Alcohol Consumption, Brain Amyloid-β Deposition, and Brain Structural Integrity Among Older Adults Free of Dementia.
BACKGROUND: Light to moderate alcohol consumption has been variably associated with lower or higher risk of dementia, but effects on Alzheimer's disease pathology are less clear.
OBJECTIVE: We determined whether late-life alcohol consumption was associated with Alzheimer's disease pathology among older adults.
METHODS: We assessed the associations of alcohol consumption self-reported in 2000-2002 with brain amyloid-β deposition on PET scans, and white matter lesion and hippocampal volume on MRIs measured 7-9 years later in 189 participants of the Ginkgo Evaluation of Memory Study (age 75-87 years at baseline) who were free of clinical dementia, using multivariable-adjusted and inverse probability-weighted robust linear regression models.
RESULTS: Alcohol consumption was not statistically significantly associated with amyloid-β deposition (standardized uptake value ratio difference per drink: -0.013 [95% CI: -0.027, 0.002]). Both non-drinkers and participants consuming ≥1 drink(s)/week had higher white matter lesion volume (% intracranial volume) than did the reference group of those consuming <1 drink/week (differences: 0.25 % [95% CI: 0.01, 0.50]; 0.26 % [95% CI: 0.02, 0.50]). The association of alcohol consumption and hippocampal volume was modified by age (p = 0.02). Among participants younger than 77 years, participants consuming 1-7 drinks/week had larger hippocampal volume compared with participants consuming <1 drink/week.

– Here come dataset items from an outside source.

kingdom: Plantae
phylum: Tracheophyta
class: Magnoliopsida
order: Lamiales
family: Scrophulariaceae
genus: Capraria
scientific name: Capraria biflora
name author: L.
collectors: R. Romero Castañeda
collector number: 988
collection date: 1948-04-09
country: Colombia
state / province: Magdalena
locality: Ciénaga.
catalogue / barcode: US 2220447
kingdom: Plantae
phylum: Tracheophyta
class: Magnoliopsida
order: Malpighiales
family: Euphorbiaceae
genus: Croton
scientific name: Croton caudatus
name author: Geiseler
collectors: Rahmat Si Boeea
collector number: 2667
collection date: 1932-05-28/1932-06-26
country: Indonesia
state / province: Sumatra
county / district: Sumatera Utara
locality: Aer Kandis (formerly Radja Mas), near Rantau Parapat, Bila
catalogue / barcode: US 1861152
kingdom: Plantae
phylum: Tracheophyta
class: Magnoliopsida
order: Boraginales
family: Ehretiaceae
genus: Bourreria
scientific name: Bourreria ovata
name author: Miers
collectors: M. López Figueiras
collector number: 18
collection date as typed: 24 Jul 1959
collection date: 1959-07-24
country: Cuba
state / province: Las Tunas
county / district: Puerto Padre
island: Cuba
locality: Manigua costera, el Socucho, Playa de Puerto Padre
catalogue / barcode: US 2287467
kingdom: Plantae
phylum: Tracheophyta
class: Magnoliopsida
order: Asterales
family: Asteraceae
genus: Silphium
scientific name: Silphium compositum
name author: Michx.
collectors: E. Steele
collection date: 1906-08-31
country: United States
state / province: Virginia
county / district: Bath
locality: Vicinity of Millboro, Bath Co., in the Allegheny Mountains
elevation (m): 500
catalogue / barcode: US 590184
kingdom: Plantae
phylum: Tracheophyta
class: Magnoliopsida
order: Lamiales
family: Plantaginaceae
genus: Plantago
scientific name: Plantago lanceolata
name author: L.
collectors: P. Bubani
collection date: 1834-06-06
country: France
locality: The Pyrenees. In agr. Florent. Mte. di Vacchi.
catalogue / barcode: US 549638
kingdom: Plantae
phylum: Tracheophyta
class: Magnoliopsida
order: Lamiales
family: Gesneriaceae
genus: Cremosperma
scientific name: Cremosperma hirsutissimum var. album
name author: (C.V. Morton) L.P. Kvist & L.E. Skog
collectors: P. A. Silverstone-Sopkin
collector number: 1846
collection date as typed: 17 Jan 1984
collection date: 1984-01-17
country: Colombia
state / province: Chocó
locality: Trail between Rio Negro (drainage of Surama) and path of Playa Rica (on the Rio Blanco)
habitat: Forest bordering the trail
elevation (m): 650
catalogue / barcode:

CONCLUSIONS: Alcohol consumption was not statistically significantly associated with amyloid-β deposition 7-9 years later. Non-drinking and greater alcohol consumption were associated with higher white matter lesion volume compared with drinking <1 drink/week. Moderate drinking was associated with higher hippocampal volume in younger individuals. Given the selective nature of this population and adverse health effects of excessive alcohol consumption, these findings warrant further investigation, but cannot be translated into clinical recommendations.